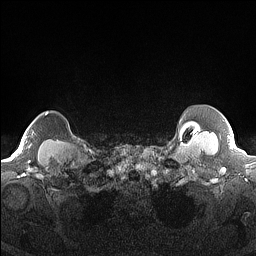
Breast MRI (dynamic contrast-enhanced), one axial slice. Position 146 of 160 along the scan axis. Dynamic contrast-enhanced series, time point 2 of 7 at this slice position (early post-contrast). 1.5 T. TE 1.4 ms, TR 5 ms. 256 × 256 image matrix. Female patient.
Structures marked on this image (semi-automatic segmentation, software-assisted and operator-edited):
- enhancing-tissue mask used for the functional tumour volume (all voxels passing the contrast-enhancement thresholds inside the analysis volume; usually the tumour): box from (x=45, y=112) to (x=49, y=116) px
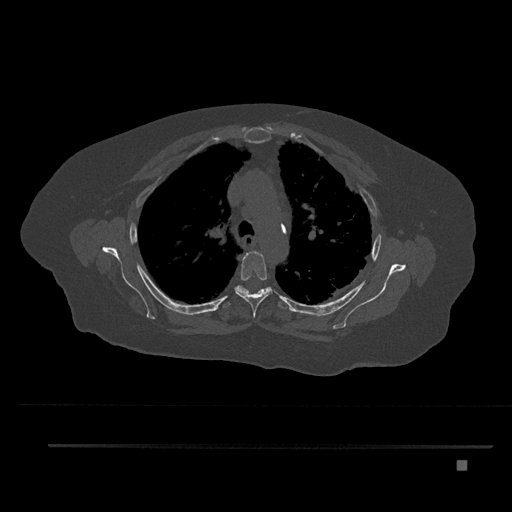
CT including the spine, one axial slice. Position 596 of 797 along the scan axis. Reconstruction kernel Br40s/3. 120 kVp. Bone window (W 1800 / L 400 HU). 0.5 mm slice thickness. 512 × 512 image matrix, field of view 437 × 437 mm. Patient: female, 76 years. Case-level facts recorded for this patient, not image findings: primary cancer: lung.
Structures marked on this image (semi-automatically segmented with operator editing):
- T3 vertebra: bounding box <244,254,247,258> (left, top, right, bottom; pixels)
- T4 vertebra: <234,251,272,318>
- T5 vertebra: <224,285,290,309>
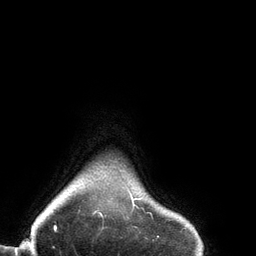
Breast MRI (dynamic contrast-enhanced), one axial slice; slice 129 of 134 in the series (ordered by position); cropped to one breast; dynamic contrast-enhanced series, time point 2 of 6 at this slice position (early post-contrast); 3 T; TE 2.7 ms, TR 6.5 ms; 256 × 256 image matrix, field of view 200 × 200 mm. Female patient.
Annotated regions visible in this slice (semi-automatic segmentation, software-assisted and operator-edited):
- enhancing-tissue mask used for the functional tumour volume (all voxels passing the contrast-enhancement thresholds inside the analysis volume; usually the tumour): bounding box [x1, y1, x2, y2] px = [98, 194, 153, 219]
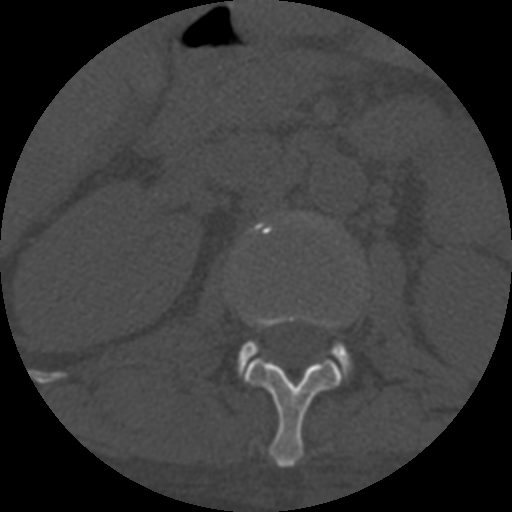
CT including the spine, one axial slice. Position 276 of 708 along the scan axis. 120 kVp. One of 3 acquisitions stored at this slice position. Bone window (W 1800 / L 400 HU). 1.25 mm slice thickness. 512 × 512 image matrix, field of view 160 × 160 mm. Patient age 55 years. Case-level facts recorded for this patient, not image findings: primary cancer: colon; vertebrae with lytic lesions (as recorded): T12, L1, L5.
Annotated regions visible in this slice (semi-automatically segmented with operator editing):
- L1 vertebra: bounding box [x1, y1, x2, y2] px = [242, 309, 344, 467]
- L2 vertebra: [239, 221, 351, 369]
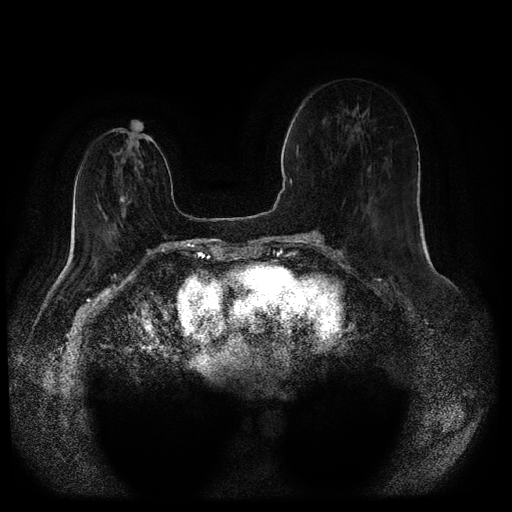
Breast MRI (dynamic contrast-enhanced, multi-phase), one axial slice. Position 29 of 116 along the scan axis. Dynamic contrast-enhanced series, time point 2 of 5 at this slice position (early post-contrast). 1.5 T. TE 2.6 ms, TR 5.3 ms. 512 × 512 image matrix, field of view 360 × 360 mm. Patient: female, 71 years.
Outlined on this slice (semi-automatically segmented with operator editing):
- breast lesion (labelled 'tumour' in the annotation; benign lesions carry a separate 'benign' label): box from (x=120, y=192) to (x=126, y=204) px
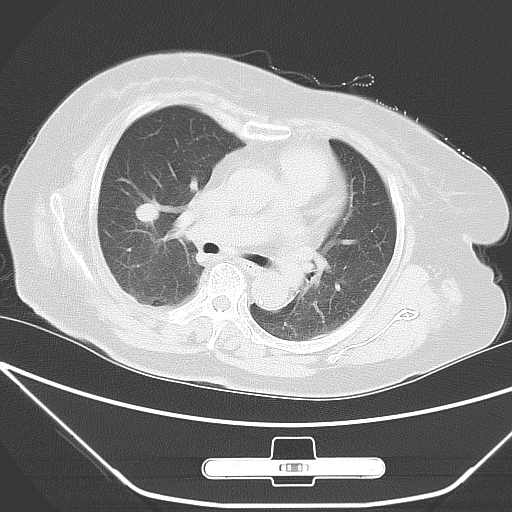
Chest CT, one axial slice; 120 kVp; lung window (W 1500 / L -600 HU); 5 mm slice thickness; 512 × 512 image matrix, field of view 365 × 365 mm. Patient: female, 65 years. From the clinical record (not read from this slice): clinical TNM (as recorded): T1c N0 M0.
Annotated regions visible in this slice (rectangle marked by the reading radiologist):
- lung tumour (recorded histology: adenocarcinoma): box from (x=131, y=195) to (x=165, y=235) px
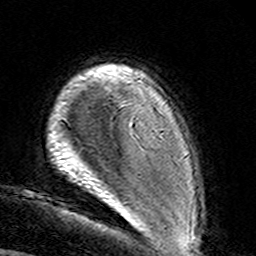
Breast MRI (dynamic contrast-enhanced), one axial slice; slice 21 of 160 in the series (ordered by position); cropped to one breast; dynamic contrast-enhanced series, time point 2 of 8 at this slice position (early post-contrast); 3 T; TE 4.6 ms, TR 7.4 ms; 1 mm slice thickness; 256 × 256 image matrix, field of view 144 × 144 mm. Female patient.
Outlined on this slice (semi-automatic segmentation, software-assisted and operator-edited):
- enhancing-tissue mask used for the functional tumour volume (all voxels passing the contrast-enhancement thresholds inside the analysis volume; usually the tumour): box from (x=131, y=122) to (x=133, y=124) px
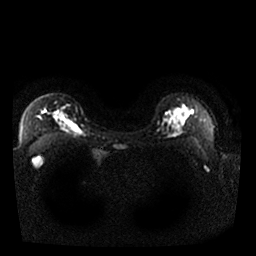
Breast MRI, one axial slice. Slice 21 of 25 in the series (ordered by position). Diffusion-weighted series; image 2 of 4 stored at this slice position (different b-values; order by instance number). 1.5 T. 256 × 256 image matrix, field of view 340 × 340 mm. Female patient.
Annotated regions visible in this slice (manually delineated by an expert):
- tumour on diffusion-weighted imaging: box from (x=55, y=111) to (x=63, y=119) px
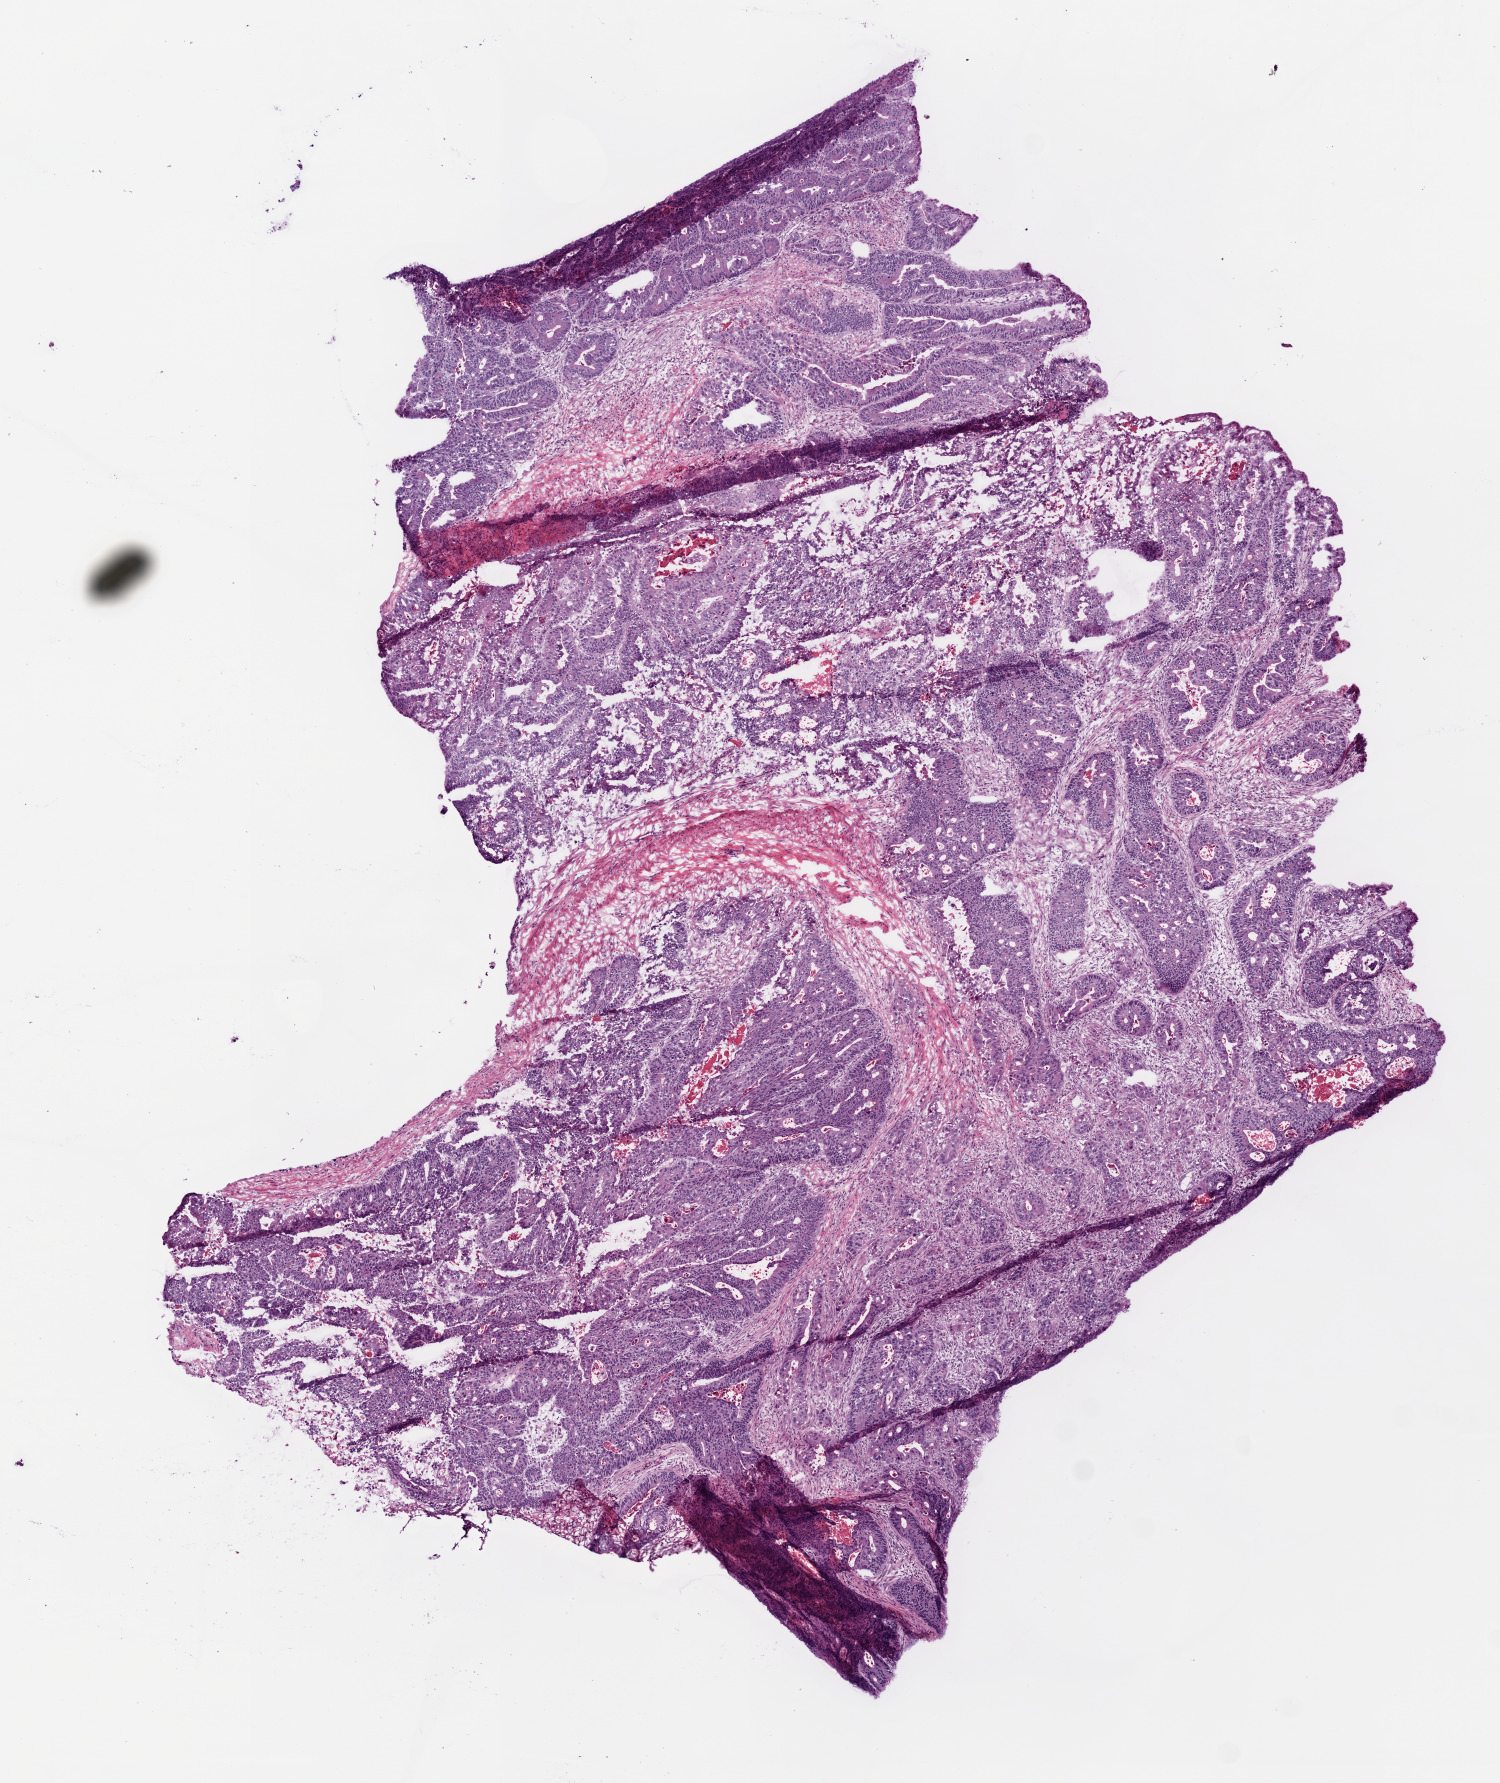
Digitized Hematoxylin and eosin (H&E) stained tissue section (whole slide) — shown as a low-resolution overview of the whole scanned area (about 6.0 x 7.2 mm, acquisition: 20x scan). Frozen section. Primary tumour sample from the colon. Male, age 77 years at initial diagnosis.
Diagnosis: Adenocarcinoma, NOS.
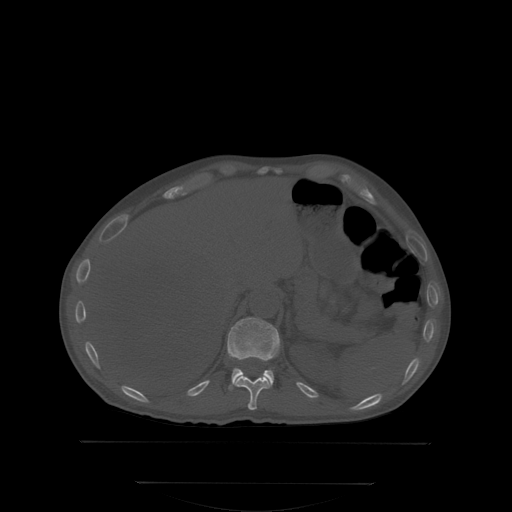
CT including the spine, one axial slice; slice 175 of 350 in the series (ordered by position); bone window (W 1800 / L 400 HU); 2.5 mm slice thickness; 512 × 512 image matrix, field of view 500 × 500 mm. Male patient, age 58 years. Case-level facts recorded for this patient, not image findings: primary cancer: prostate; vertebrae with lytic lesions (as recorded): L1.
Structures marked on this image (semi-automatic segmentation, software-assisted and operator-edited):
- T11 vertebra: bounding box [x1, y1, x2, y2] px = [236, 351, 278, 410]
- T12 vertebra: [228, 317, 280, 388]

* [What you are asked to do] When you reach the line holding "on this slice (semi-automatic segmentation, software-assisted" in the records above, begin reproducing exactly, stop after the line holding "(x=133, y=124) px", and output nothing else.

* [Result of this task]
Outlined on this slice (semi-automatic segmentation, software-assisted and operator-edited):
- enhancing-tissue mask used for the functional tumour volume (all voxels passing the contrast-enhancement thresholds inside the analysis volume; usually the tumour): box from (x=131, y=122) to (x=133, y=124) px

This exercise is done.